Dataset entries
╔══

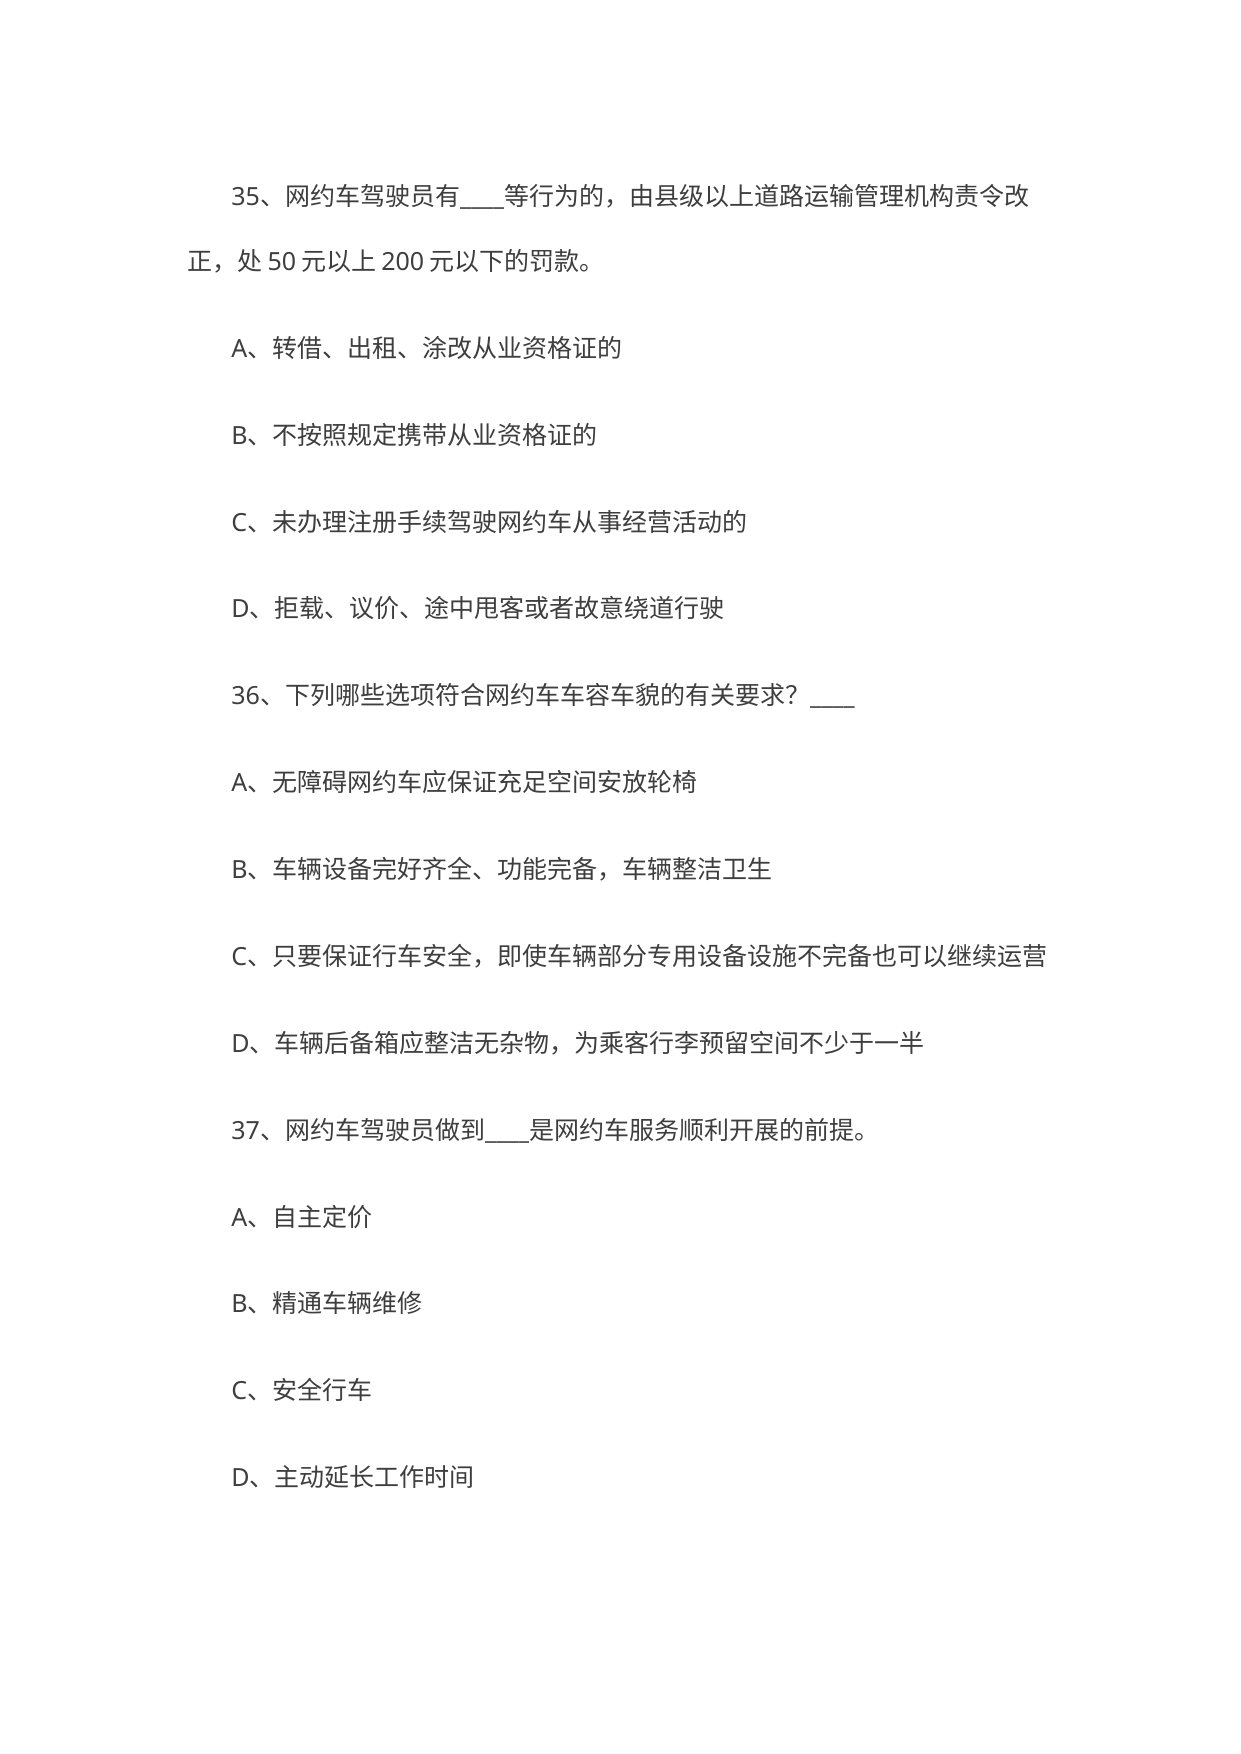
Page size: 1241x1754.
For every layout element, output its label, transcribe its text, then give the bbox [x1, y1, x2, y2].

text D、拒载、议价、途中甩客或者故意绕道行驶 [187, 574, 1053, 639]
text C、只要保证行车安全，即使车辆部分专用设备设施不完备也可以继续运营 [187, 922, 1053, 987]
text 37、网约车驾驶员做到____是网约车服务顺利开展的前提。 [187, 1096, 1053, 1161]
text B、精通车辆维修 [187, 1269, 1053, 1334]
text D、主动延长工作时间 [187, 1443, 1053, 1508]
text A、无障碍网约车应保证充足空间安放轮椅 [187, 748, 1053, 813]
text B、不按照规定携带从业资格证的 [187, 401, 1053, 466]
text B、车辆设备完好齐全、功能完备，车辆整洁卫生 [187, 835, 1053, 900]
text 36、下列哪些选项符合网约车车容车貌的有关要求？____ [187, 661, 1053, 726]
text 35、网约车驾驶员有____等行为的，由县级以上道路运输管理机构责令改正，处50元以上200元以下的罚款。 [187, 162, 1053, 292]
text A、自主定价 [187, 1183, 1053, 1248]
text C、未办理注册手续驾驶网约车从事经营活动的 [187, 488, 1053, 553]
text C、安全行车 [187, 1356, 1053, 1421]
text D、车辆后备箱应整洁无杂物，为乘客行李预留空间不少于一半 [187, 1009, 1053, 1074]
text A、转借、出租、涂改从业资格证的 [187, 314, 1053, 379]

╚══

## WHAT TO PRODUCE
Please reproduce every record exactly, leaving the pictures out.

## OUTPUT FOR THIS TASK
Page size: 1241x1754.
For every layout element, output its label, transcribe its text, then give the bbox [x1, y1, x2, y2].

text D、拒载、议价、途中甩客或者故意绕道行驶 [187, 574, 1053, 639]
text C、只要保证行车安全，即使车辆部分专用设备设施不完备也可以继续运营 [187, 922, 1053, 987]
text 37、网约车驾驶员做到____是网约车服务顺利开展的前提。 [187, 1096, 1053, 1161]
text B、精通车辆维修 [187, 1269, 1053, 1334]
text D、主动延长工作时间 [187, 1443, 1053, 1508]
text A、无障碍网约车应保证充足空间安放轮椅 [187, 748, 1053, 813]
text B、不按照规定携带从业资格证的 [187, 401, 1053, 466]
text B、车辆设备完好齐全、功能完备，车辆整洁卫生 [187, 835, 1053, 900]
text 36、下列哪些选项符合网约车车容车貌的有关要求？____ [187, 661, 1053, 726]
text 35、网约车驾驶员有____等行为的，由县级以上道路运输管理机构责令改正，处50元以上200元以下的罚款。 [187, 162, 1053, 292]
text A、自主定价 [187, 1183, 1053, 1248]
text C、未办理注册手续驾驶网约车从事经营活动的 [187, 488, 1053, 553]
text C、安全行车 [187, 1356, 1053, 1421]
text D、车辆后备箱应整洁无杂物，为乘客行李预留空间不少于一半 [187, 1009, 1053, 1074]
text A、转借、出租、涂改从业资格证的 [187, 314, 1053, 379]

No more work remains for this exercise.